» Required action: Copy the listing out exactly as shown.

<<<<

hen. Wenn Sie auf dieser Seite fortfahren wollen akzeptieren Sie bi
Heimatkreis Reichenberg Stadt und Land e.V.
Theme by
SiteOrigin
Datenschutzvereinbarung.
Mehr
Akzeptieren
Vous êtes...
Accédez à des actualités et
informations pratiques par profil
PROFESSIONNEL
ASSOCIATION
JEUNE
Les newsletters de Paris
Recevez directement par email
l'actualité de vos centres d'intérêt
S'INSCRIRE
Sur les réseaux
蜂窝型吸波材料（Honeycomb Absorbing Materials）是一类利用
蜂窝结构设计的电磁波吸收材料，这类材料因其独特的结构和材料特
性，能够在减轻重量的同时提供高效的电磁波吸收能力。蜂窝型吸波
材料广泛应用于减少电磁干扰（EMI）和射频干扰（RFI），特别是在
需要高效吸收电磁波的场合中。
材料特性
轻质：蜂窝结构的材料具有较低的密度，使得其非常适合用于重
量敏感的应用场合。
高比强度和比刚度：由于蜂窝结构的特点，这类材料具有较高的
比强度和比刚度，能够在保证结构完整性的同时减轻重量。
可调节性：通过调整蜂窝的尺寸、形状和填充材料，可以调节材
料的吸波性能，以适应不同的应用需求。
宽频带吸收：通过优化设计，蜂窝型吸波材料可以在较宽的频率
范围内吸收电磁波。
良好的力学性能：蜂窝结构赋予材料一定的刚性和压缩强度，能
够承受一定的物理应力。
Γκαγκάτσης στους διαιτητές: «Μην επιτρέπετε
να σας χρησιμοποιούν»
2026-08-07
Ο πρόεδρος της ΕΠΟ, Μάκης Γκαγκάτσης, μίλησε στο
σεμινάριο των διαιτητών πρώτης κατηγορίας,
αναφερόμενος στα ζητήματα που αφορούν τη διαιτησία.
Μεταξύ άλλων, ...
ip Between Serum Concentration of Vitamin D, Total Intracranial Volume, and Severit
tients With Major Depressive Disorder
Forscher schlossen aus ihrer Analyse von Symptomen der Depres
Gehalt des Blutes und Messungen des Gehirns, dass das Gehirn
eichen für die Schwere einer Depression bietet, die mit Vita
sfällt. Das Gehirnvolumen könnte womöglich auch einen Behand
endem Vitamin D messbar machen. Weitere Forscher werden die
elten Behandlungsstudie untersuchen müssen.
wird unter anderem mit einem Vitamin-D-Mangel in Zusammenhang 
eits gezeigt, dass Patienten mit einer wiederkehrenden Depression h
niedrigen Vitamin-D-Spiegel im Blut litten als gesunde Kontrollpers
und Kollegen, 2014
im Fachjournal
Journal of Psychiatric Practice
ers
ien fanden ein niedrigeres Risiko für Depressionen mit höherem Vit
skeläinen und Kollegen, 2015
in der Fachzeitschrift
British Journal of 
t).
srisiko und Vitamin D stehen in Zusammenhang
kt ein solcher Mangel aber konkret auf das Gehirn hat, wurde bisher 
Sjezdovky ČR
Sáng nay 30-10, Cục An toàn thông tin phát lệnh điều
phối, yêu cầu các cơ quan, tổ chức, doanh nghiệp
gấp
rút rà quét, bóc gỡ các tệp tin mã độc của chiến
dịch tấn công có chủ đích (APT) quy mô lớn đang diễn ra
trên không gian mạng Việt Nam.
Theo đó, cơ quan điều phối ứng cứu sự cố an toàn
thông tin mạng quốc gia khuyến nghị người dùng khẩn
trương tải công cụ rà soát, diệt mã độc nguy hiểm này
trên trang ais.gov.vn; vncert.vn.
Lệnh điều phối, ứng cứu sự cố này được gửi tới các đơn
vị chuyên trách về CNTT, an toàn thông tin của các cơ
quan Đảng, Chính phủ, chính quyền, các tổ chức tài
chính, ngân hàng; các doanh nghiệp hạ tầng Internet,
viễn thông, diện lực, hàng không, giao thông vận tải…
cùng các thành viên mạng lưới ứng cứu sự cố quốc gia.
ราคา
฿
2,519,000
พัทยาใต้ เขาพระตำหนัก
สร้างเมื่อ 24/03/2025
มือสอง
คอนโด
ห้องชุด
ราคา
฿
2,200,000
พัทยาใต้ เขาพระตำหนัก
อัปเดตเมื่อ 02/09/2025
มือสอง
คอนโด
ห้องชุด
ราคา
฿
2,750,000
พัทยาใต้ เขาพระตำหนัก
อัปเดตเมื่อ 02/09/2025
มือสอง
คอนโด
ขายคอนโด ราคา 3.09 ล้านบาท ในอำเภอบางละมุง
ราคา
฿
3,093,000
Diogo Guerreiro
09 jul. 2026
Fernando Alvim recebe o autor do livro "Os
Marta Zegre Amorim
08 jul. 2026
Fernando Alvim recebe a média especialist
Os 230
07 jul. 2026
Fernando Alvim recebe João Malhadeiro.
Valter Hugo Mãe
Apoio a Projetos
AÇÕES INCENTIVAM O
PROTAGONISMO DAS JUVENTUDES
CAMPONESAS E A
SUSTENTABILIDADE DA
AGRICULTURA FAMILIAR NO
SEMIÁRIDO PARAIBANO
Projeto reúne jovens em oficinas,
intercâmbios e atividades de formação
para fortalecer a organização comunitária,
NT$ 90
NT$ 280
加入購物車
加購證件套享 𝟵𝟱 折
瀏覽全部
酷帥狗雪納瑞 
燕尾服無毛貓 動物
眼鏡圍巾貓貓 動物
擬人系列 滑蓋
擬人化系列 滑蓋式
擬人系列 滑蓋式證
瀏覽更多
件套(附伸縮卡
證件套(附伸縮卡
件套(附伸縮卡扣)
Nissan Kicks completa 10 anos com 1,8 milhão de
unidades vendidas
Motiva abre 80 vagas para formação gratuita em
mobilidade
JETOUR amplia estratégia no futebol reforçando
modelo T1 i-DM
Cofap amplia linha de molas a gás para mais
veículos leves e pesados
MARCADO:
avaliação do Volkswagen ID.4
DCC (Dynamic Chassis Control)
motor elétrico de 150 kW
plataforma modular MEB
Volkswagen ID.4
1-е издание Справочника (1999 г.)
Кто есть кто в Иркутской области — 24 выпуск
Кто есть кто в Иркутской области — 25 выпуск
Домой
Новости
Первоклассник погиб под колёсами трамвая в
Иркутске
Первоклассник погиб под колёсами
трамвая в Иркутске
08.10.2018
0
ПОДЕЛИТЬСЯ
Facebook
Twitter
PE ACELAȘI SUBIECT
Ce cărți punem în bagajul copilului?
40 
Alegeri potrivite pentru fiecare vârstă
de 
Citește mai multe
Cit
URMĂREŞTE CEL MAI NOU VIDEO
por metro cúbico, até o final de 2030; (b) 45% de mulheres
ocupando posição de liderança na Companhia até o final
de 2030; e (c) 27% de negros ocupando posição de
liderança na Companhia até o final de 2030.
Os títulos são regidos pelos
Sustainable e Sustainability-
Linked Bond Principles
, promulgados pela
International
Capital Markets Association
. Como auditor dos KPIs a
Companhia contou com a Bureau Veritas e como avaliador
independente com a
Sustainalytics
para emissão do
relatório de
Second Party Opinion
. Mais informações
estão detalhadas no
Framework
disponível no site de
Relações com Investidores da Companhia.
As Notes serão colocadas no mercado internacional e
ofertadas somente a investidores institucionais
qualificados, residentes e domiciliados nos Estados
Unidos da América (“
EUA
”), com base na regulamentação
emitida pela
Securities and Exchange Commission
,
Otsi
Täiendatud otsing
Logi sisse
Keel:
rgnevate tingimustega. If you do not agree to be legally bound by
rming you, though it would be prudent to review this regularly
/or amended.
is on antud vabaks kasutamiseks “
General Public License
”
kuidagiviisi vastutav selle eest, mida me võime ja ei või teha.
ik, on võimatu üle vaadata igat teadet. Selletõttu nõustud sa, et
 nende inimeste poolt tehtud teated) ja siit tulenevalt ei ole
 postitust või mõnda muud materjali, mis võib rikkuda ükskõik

>>>>

» Task result:
hen. Wenn Sie auf dieser Seite fortfahren wollen akzeptieren Sie bi
Heimatkreis Reichenberg Stadt und Land e.V.
Theme by
SiteOrigin
Datenschutzvereinbarung.
Mehr
Akzeptieren
Vous êtes...
Accédez à des actualités et
informations pratiques par profil
PROFESSIONNEL
ASSOCIATION
JEUNE
Les newsletters de Paris
Recevez directement par email
l'actualité de vos centres d'intérêt
S'INSCRIRE
Sur les réseaux
蜂窝型吸波材料（Honeycomb Absorbing Materials）是一类利用
蜂窝结构设计的电磁波吸收材料，这类材料因其独特的结构和材料特
性，能够在减轻重量的同时提供高效的电磁波吸收能力。蜂窝型吸波
材料广泛应用于减少电磁干扰（EMI）和射频干扰（RFI），特别是在
需要高效吸收电磁波的场合中。
材料特性
轻质：蜂窝结构的材料具有较低的密度，使得其非常适合用于重
量敏感的应用场合。
高比强度和比刚度：由于蜂窝结构的特点，这类材料具有较高的
比强度和比刚度，能够在保证结构完整性的同时减轻重量。
可调节性：通过调整蜂窝的尺寸、形状和填充材料，可以调节材
料的吸波性能，以适应不同的应用需求。
宽频带吸收：通过优化设计，蜂窝型吸波材料可以在较宽的频率
范围内吸收电磁波。
良好的力学性能：蜂窝结构赋予材料一定的刚性和压缩强度，能
够承受一定的物理应力。
Γκαγκάτσης στους διαιτητές: «Μην επιτρέπετε
να σας χρησιμοποιούν»
2026-08-07
Ο πρόεδρος της ΕΠΟ, Μάκης Γκαγκάτσης, μίλησε στο
σεμινάριο των διαιτητών πρώτης κατηγορίας,
αναφερόμενος στα ζητήματα που αφορούν τη διαιτησία.
Μεταξύ άλλων, ...
ip Between Serum Concentration of Vitamin D, Total Intracranial Volume, and Severit
tients With Major Depressive Disorder
Forscher schlossen aus ihrer Analyse von Symptomen der Depres
Gehalt des Blutes und Messungen des Gehirns, dass das Gehirn
eichen für die Schwere einer Depression bietet, die mit Vita
sfällt. Das Gehirnvolumen könnte womöglich auch einen Behand
endem Vitamin D messbar machen. Weitere Forscher werden die
elten Behandlungsstudie untersuchen müssen.
wird unter anderem mit einem Vitamin-D-Mangel in Zusammenhang 
eits gezeigt, dass Patienten mit einer wiederkehrenden Depression h
niedrigen Vitamin-D-Spiegel im Blut litten als gesunde Kontrollpers
und Kollegen, 2014
im Fachjournal
Journal of Psychiatric Practice
ers
ien fanden ein niedrigeres Risiko für Depressionen mit höherem Vit
skeläinen und Kollegen, 2015
in der Fachzeitschrift
British Journal of 
t).
srisiko und Vitamin D stehen in Zusammenhang
kt ein solcher Mangel aber konkret auf das Gehirn hat, wurde bisher 
Sjezdovky ČR
Sáng nay 30-10, Cục An toàn thông tin phát lệnh điều
phối, yêu cầu các cơ quan, tổ chức, doanh nghiệp
gấp
rút rà quét, bóc gỡ các tệp tin mã độc của chiến
dịch tấn công có chủ đích (APT) quy mô lớn đang diễn ra
trên không gian mạng Việt Nam.
Theo đó, cơ quan điều phối ứng cứu sự cố an toàn
thông tin mạng quốc gia khuyến nghị người dùng khẩn
trương tải công cụ rà soát, diệt mã độc nguy hiểm này
trên trang ais.gov.vn; vncert.vn.
Lệnh điều phối, ứng cứu sự cố này được gửi tới các đơn
vị chuyên trách về CNTT, an toàn thông tin của các cơ
quan Đảng, Chính phủ, chính quyền, các tổ chức tài
chính, ngân hàng; các doanh nghiệp hạ tầng Internet,
viễn thông, diện lực, hàng không, giao thông vận tải…
cùng các thành viên mạng lưới ứng cứu sự cố quốc gia.
ราคา
฿
2,519,000
พัทยาใต้ เขาพระตำหนัก
สร้างเมื่อ 24/03/2025
มือสอง
คอนโด
ห้องชุด
ราคา
฿
2,200,000
พัทยาใต้ เขาพระตำหนัก
อัปเดตเมื่อ 02/09/2025
มือสอง
คอนโด
ห้องชุด
ราคา
฿
2,750,000
พัทยาใต้ เขาพระตำหนัก
อัปเดตเมื่อ 02/09/2025
มือสอง
คอนโด
ขายคอนโด ราคา 3.09 ล้านบาท ในอำเภอบางละมุง
ราคา
฿
3,093,000
Diogo Guerreiro
09 jul. 2026
Fernando Alvim recebe o autor do livro "Os
Marta Zegre Amorim
08 jul. 2026
Fernando Alvim recebe a média especialist
Os 230
07 jul. 2026
Fernando Alvim recebe João Malhadeiro.
Valter Hugo Mãe
Apoio a Projetos
AÇÕES INCENTIVAM O
PROTAGONISMO DAS JUVENTUDES
CAMPONESAS E A
SUSTENTABILIDADE DA
AGRICULTURA FAMILIAR NO
SEMIÁRIDO PARAIBANO
Projeto reúne jovens em oficinas,
intercâmbios e atividades de formação
para fortalecer a organização comunitária,
NT$ 90
NT$ 280
加入購物車
加購證件套享 𝟵𝟱 折
瀏覽全部
酷帥狗雪納瑞 
燕尾服無毛貓 動物
眼鏡圍巾貓貓 動物
擬人系列 滑蓋
擬人化系列 滑蓋式
擬人系列 滑蓋式證
瀏覽更多
件套(附伸縮卡
證件套(附伸縮卡
件套(附伸縮卡扣)
Nissan Kicks completa 10 anos com 1,8 milhão de
unidades vendidas
Motiva abre 80 vagas para formação gratuita em
mobilidade
JETOUR amplia estratégia no futebol reforçando
modelo T1 i-DM
Cofap amplia linha de molas a gás para mais
veículos leves e pesados
MARCADO:
avaliação do Volkswagen ID.4
DCC (Dynamic Chassis Control)
motor elétrico de 150 kW
plataforma modular MEB
Volkswagen ID.4
1-е издание Справочника (1999 г.)
Кто есть кто в Иркутской области — 24 выпуск
Кто есть кто в Иркутской области — 25 выпуск
Домой
Новости
Первоклассник погиб под колёсами трамвая в
Иркутске
Первоклассник погиб под колёсами
трамвая в Иркутске
08.10.2018
0
ПОДЕЛИТЬСЯ
Facebook
Twitter
PE ACELAȘI SUBIECT
Ce cărți punem în bagajul copilului?
40 
Alegeri potrivite pentru fiecare vârstă
de 
Citește mai multe
Cit
URMĂREŞTE CEL MAI NOU VIDEO
por metro cúbico, até o final de 2030; (b) 45% de mulheres
ocupando posição de liderança na Companhia até o final
de 2030; e (c) 27% de negros ocupando posição de
liderança na Companhia até o final de 2030.
Os títulos são regidos pelos
Sustainable e Sustainability-
Linked Bond Principles
, promulgados pela
International
Capital Markets Association
. Como auditor dos KPIs a
Companhia contou com a Bureau Veritas e como avaliador
independente com a
Sustainalytics
para emissão do
relatório de
Second Party Opinion
. Mais informações
estão detalhadas no
Framework
disponível no site de
Relações com Investidores da Companhia.
As Notes serão colocadas no mercado internacional e
ofertadas somente a investidores institucionais
qualificados, residentes e domiciliados nos Estados
Unidos da América (“
EUA
”), com base na regulamentação
emitida pela
Securities and Exchange Commission
,
Otsi
Täiendatud otsing
Logi sisse
Keel:
rgnevate tingimustega. If you do not agree to be legally bound by
rming you, though it would be prudent to review this regularly
/or amended.
is on antud vabaks kasutamiseks “
General Public License
”
kuidagiviisi vastutav selle eest, mida me võime ja ei või teha.
ik, on võimatu üle vaadata igat teadet. Selletõttu nõustud sa, et
 nende inimeste poolt tehtud teated) ja siit tulenevalt ei ole
 postitust või mõnda muud materjali, mis võib rikkuda ükskõik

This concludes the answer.